SECÇÃO DO DOCUMENTO |
————
Atribuíram à causa o valor de € 17.741,09.
2. As RR. contestaram, não tendo impugnado o valor atribuído à causa.
3. Por despacho com a ref.ª 103954947 foi apreciado e decidido o valor da causa e a competência do tribunal, nos seguintes termos:
«Os AA BB e CC indicaram à causa o valor de € 17.471,09 (dezassete mil quatrocentos e setenta e um euros, e nove cêntimos).
As Rés DD, Mediação Imobiliária, Lda. e EE, por seu turno, indicaram o mesmo valor.
Ora, a lei processual contém norma especial para a fixação do valor da acção quando a acção tem por objecto a apreciação do cumprimento (e incumprimento) de actos jurídicos, nomeadamente de um contrato (ou vários contratos).
Com efeito, segundo dispõe o art. 301°, do NCPC: “1. Quando a acção tiver por objecto a apreciação da existência (...) cumprimento (... ) de um acto jurídico, atende-se ao valor do ato determinado pelo preço ou estipulado pelas partes.”.
————
PROBLEMAS A RESOLVER |
1 > Na secção do documento, reescreva de forma mais breve o parágrafo que começa por "Ora, a lei processual contém norma especial", mantendo os factos principais.
2 > Enumere todas as partes do processo que a secção do documento identifica pelo nome, indicando se cada uma é autor ou ré.
Para estas tarefas, as entradas não são necessárias.
————
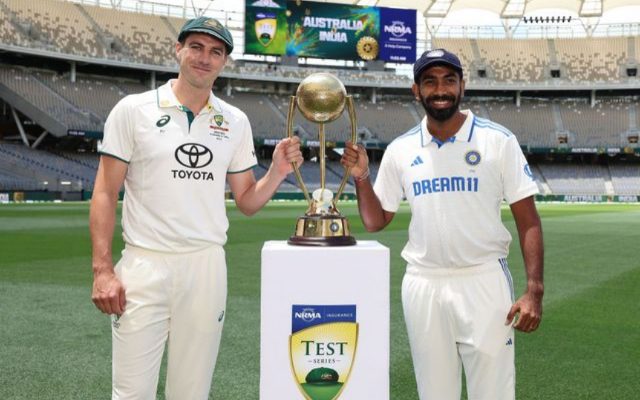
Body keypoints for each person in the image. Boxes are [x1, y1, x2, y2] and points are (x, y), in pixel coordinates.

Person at [90, 17, 302, 399]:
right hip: (144, 264)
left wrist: (276, 172)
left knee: (191, 392)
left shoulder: (234, 121)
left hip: (205, 267)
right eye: (197, 47)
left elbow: (248, 201)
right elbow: (105, 191)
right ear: (178, 50)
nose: (205, 58)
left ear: (224, 62)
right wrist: (103, 269)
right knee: (131, 392)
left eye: (216, 51)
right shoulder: (133, 110)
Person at [341, 48, 543, 400]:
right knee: (434, 393)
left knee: (493, 393)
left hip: (483, 281)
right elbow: (375, 221)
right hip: (423, 284)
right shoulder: (401, 149)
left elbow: (528, 219)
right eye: (430, 82)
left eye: (449, 80)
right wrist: (361, 178)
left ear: (462, 86)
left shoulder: (498, 140)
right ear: (416, 90)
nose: (440, 90)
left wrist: (534, 291)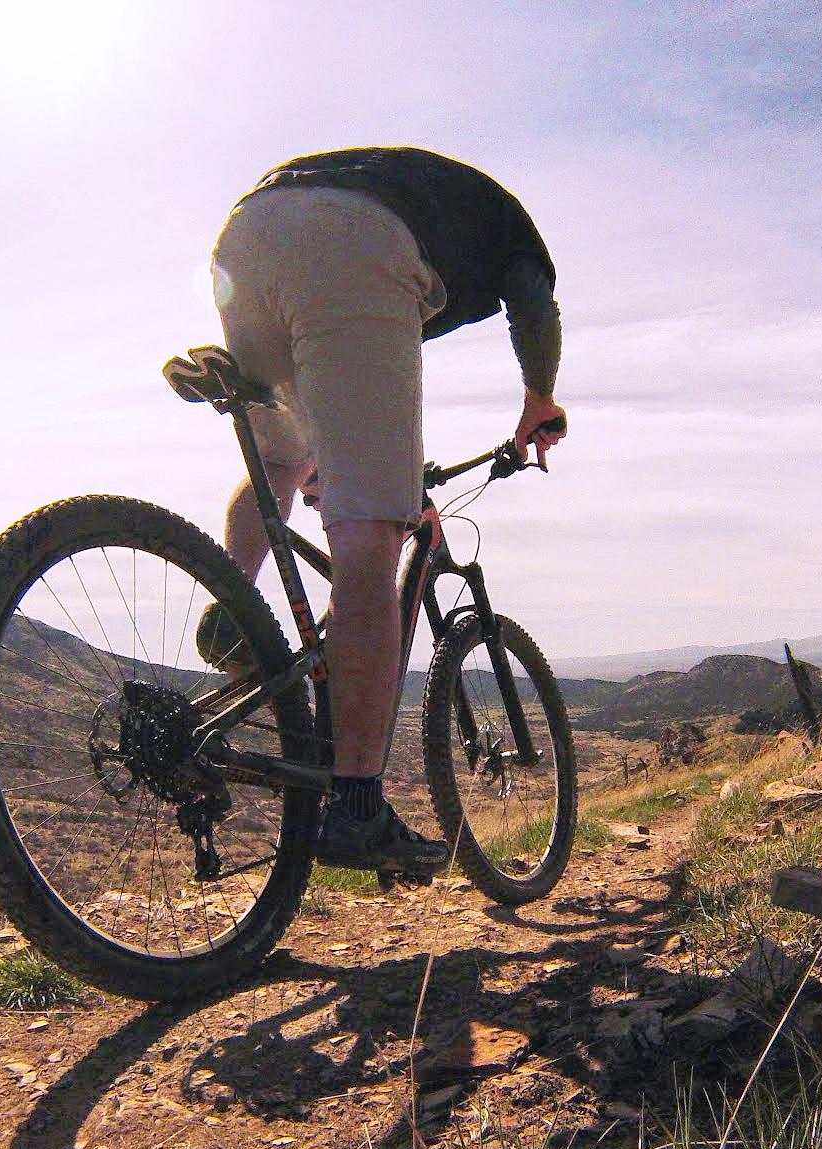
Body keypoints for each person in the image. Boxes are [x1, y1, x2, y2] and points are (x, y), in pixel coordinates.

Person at [196, 147, 566, 873]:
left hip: (247, 236)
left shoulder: (431, 199)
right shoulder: (508, 232)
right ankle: (359, 810)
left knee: (283, 458)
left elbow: (347, 376)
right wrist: (539, 399)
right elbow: (534, 303)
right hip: (351, 242)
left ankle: (234, 612)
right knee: (369, 537)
————
SOLUÇÕES |
1 > A lei processual prevê uma norma especial para fixar o valor da ação quando esta visa apreciar o cumprimento ou incumprimento de atos jurídicos, como um ou vários contratos.

2 >
- BB, autor
- CC, autor
- DD, Mediação Imobiliária, Lda., ré
- EE, ré